======== Document excerpt

Battery- or fuel-powered lighting solutions have the obvious disadvantage of recurring cost and limited resources. On the other hand, most renewable lighting solutions require expensive components and are large and difficult to ship.

SUMMARY

Some embodiments of the disclosed subject matter include a solar rechargeable light that is expandable for use and collapsible for packing. In some embodiments, the solar light includes the following: an expandable inner bladder including at least front and bottom surfaces; a solar rechargeable light assembly joined with the front surface of the inner bladder, the assembly including a photovoltaic panel, a battery charger in electrical communication with the photovoltaic panel, a rechargeable battery in electrical communication with the battery charger, and a light emitting diode in electrical communication with the rechargeable battery; and an expandable outer bladder configured to contain the inner bladder. The inner and outer bladders are substantially transparent, flexible, inflatable, and collapsible.

================
======== Data supplied

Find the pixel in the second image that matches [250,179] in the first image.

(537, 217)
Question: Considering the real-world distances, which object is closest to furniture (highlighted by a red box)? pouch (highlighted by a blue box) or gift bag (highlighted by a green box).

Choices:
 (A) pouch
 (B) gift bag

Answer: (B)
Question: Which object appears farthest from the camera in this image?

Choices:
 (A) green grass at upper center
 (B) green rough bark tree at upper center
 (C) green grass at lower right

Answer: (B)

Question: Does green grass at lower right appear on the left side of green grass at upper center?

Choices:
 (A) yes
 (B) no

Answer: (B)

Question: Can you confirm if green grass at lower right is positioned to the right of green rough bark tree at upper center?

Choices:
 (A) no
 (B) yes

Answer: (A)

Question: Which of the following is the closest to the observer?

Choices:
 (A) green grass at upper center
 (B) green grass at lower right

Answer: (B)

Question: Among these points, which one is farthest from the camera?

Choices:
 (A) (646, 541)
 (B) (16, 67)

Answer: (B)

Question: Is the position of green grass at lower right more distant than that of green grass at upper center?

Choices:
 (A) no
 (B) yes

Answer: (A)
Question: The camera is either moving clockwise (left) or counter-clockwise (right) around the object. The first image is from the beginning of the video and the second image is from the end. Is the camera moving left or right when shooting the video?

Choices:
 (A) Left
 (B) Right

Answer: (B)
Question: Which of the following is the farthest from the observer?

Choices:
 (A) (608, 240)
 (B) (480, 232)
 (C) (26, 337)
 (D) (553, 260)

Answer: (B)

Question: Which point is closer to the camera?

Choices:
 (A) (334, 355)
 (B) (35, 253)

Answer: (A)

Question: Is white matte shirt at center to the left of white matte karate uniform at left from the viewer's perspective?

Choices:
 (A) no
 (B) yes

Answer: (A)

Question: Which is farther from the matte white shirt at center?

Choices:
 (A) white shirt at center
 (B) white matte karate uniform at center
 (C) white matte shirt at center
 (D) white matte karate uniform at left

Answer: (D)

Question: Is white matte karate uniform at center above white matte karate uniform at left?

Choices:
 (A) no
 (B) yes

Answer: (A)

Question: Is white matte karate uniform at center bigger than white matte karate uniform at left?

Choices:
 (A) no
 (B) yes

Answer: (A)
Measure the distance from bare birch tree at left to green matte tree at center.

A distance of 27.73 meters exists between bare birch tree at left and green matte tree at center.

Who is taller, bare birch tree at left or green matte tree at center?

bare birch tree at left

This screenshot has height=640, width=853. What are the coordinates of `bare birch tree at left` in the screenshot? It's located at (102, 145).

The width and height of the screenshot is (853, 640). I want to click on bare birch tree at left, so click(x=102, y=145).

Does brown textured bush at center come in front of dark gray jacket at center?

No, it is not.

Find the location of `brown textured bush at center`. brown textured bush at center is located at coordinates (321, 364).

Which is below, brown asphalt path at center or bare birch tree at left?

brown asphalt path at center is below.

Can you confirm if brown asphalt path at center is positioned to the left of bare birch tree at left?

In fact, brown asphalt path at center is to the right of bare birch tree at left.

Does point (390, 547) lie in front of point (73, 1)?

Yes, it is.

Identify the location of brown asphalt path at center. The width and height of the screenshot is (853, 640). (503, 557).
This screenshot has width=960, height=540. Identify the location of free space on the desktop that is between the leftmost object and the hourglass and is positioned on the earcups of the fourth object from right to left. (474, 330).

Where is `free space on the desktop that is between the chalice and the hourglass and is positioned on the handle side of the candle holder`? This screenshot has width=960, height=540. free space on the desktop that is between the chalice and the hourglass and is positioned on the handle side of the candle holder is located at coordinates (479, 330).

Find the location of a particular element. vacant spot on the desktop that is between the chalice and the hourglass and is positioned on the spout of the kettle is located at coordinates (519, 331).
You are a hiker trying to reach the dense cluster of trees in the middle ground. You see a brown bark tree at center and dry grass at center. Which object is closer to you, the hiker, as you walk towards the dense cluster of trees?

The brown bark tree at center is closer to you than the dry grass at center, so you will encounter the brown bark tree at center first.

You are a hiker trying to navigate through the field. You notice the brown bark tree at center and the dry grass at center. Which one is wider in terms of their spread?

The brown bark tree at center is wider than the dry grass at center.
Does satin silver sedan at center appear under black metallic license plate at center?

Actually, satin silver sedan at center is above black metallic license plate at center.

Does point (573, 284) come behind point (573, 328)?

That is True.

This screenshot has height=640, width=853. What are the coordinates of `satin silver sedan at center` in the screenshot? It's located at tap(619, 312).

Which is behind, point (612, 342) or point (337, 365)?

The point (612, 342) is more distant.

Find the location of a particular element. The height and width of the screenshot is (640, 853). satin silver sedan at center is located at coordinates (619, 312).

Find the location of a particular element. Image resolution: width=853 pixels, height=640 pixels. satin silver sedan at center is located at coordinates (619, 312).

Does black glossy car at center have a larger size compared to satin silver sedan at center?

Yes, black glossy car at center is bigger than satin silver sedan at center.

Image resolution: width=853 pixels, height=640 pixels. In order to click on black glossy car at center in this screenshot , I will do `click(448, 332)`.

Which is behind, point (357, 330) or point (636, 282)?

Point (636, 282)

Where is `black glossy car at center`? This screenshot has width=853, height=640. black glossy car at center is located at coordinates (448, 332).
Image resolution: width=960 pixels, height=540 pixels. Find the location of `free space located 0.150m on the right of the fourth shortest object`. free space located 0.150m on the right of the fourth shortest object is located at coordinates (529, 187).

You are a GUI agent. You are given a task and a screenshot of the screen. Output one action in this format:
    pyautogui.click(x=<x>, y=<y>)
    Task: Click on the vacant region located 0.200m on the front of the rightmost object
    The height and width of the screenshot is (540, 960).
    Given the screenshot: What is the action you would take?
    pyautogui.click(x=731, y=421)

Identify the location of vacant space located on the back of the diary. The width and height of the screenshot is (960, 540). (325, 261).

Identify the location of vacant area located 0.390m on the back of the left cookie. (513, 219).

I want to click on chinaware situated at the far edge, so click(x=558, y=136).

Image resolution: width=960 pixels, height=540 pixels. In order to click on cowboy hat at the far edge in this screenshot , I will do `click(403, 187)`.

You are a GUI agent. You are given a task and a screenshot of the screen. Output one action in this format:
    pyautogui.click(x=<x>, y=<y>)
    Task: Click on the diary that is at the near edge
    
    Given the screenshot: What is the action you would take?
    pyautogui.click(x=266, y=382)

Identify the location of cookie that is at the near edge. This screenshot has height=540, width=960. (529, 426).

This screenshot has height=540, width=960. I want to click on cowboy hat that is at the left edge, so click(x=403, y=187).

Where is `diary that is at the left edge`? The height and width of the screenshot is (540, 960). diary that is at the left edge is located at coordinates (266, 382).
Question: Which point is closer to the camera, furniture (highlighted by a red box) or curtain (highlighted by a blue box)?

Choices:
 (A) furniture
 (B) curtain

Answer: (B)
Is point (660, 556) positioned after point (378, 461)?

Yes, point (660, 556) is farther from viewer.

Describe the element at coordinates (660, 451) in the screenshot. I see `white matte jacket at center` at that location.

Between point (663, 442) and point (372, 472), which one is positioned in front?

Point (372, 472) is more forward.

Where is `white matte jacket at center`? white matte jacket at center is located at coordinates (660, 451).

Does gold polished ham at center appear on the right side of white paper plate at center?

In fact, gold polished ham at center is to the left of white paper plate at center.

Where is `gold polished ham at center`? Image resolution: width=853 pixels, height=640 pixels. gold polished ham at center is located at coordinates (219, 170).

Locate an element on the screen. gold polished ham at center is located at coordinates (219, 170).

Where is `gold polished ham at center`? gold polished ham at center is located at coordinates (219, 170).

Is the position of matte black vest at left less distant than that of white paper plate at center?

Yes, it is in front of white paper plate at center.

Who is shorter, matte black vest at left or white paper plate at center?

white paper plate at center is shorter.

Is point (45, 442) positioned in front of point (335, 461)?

================

▶ **What you are asked to do**: Print the part of the solar light description from "Battery- or fuel-powered" to "difficult to ship.". The records are not required for any of the work here.

▶ **The output**:
Battery- or fuel-powered lighting solutions have the obvious disadvantage of recurring cost and limited resources. On the other hand, most renewable lighting solutions require expensive components and are large and difficult to ship.